:: Brief ::
Rewrite every line of the material below as a JSON list of strings, one string per line, leaving out blank lines.

###

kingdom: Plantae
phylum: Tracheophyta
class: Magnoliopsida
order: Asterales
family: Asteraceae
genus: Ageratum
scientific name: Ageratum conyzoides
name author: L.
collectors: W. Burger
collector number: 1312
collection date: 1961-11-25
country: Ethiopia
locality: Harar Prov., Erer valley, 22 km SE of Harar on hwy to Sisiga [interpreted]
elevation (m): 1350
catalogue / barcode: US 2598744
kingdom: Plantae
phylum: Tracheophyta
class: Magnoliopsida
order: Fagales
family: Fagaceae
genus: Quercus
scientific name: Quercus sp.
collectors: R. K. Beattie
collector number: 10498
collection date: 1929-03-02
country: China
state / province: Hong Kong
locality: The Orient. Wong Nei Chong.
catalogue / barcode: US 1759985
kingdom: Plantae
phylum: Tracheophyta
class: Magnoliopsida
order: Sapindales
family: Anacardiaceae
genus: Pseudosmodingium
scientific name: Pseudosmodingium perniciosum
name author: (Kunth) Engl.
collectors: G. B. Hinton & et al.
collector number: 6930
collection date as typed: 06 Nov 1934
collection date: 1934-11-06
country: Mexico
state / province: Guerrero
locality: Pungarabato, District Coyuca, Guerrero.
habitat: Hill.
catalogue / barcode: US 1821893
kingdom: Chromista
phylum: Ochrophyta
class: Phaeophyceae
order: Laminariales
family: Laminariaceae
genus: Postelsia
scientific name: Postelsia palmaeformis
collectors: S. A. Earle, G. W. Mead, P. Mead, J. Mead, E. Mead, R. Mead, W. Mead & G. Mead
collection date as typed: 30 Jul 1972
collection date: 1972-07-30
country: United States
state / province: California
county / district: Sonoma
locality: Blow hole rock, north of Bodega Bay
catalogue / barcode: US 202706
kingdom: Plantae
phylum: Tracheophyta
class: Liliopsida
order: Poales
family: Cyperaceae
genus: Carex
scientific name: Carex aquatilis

###

:: Task output ::
[
  "kingdom: Plantae",
  "phylum: Tracheophyta",
  "class: Magnoliopsida",
  "order: Asterales",
  "family: Asteraceae",
  "genus: Ageratum",
  "scientific name: Ageratum conyzoides",
  "name author: L.",
  "collectors: W. Burger",
  "collector number: 1312",
  "collection date: 1961-11-25",
  "country: Ethiopia",
  "locality: Harar Prov., Erer valley, 22 km SE of Harar on hwy to Sisiga [interpreted]",
  "elevation (m): 1350",
  "catalogue / barcode: US 2598744",
  "kingdom: Plantae",
  "phylum: Tracheophyta",
  "class: Magnoliopsida",
  "order: Fagales",
  "family: Fagaceae",
  "genus: Quercus",
  "scientific name: Quercus sp.",
  "collectors: R. K. Beattie",
  "collector number: 10498",
  "collection date: 1929-03-02",
  "country: China",
  "state / province: Hong Kong",
  "locality: The Orient. Wong Nei Chong.",
  "catalogue / barcode: US 1759985",
  "kingdom: Plantae",
  "phylum: Tracheophyta",
  "class: Magnoliopsida",
  "order: Sapindales",
  "family: Anacardiaceae",
  "genus: Pseudosmodingium",
  "scientific name: Pseudosmodingium perniciosum",
  "name author: (Kunth) Engl.",
  "collectors: G. B. Hinton & et al.",
  "collector number: 6930",
  "collection date as typed: 06 Nov 1934",
  "collection date: 1934-11-06",
  "country: Mexico",
  "state / province: Guerrero",
  "locality: Pungarabato, District Coyuca, Guerrero.",
  "habitat: Hill.",
  "catalogue / barcode: US 1821893",
  "kingdom: Chromista",
  "phylum: Ochrophyta",
  "class: Phaeophyceae",
  "order: Laminariales",
  "family: Laminariaceae",
  "genus: Postelsia",
  "scientific name: Postelsia palmaeformis",
  "collectors: S. A. Earle, G. W. Mead, P. Mead, J. Mead, E. Mead, R. Mead, W. Mead & G. Mead",
  "collection date as typed: 30 Jul 1972",
  "collection date: 1972-07-30",
  "country: United States",
  "state / province: California",
  "county / district: Sonoma",
  "locality: Blow hole rock, north of Bodega Bay",
  "catalogue / barcode: US 202706",
  "kingdom: Plantae",
  "phylum: Tracheophyta",
  "class: Liliopsida",
  "order: Poales",
  "family: Cyperaceae",
  "genus: Carex",
  "scientific name: Carex aquatilis"
]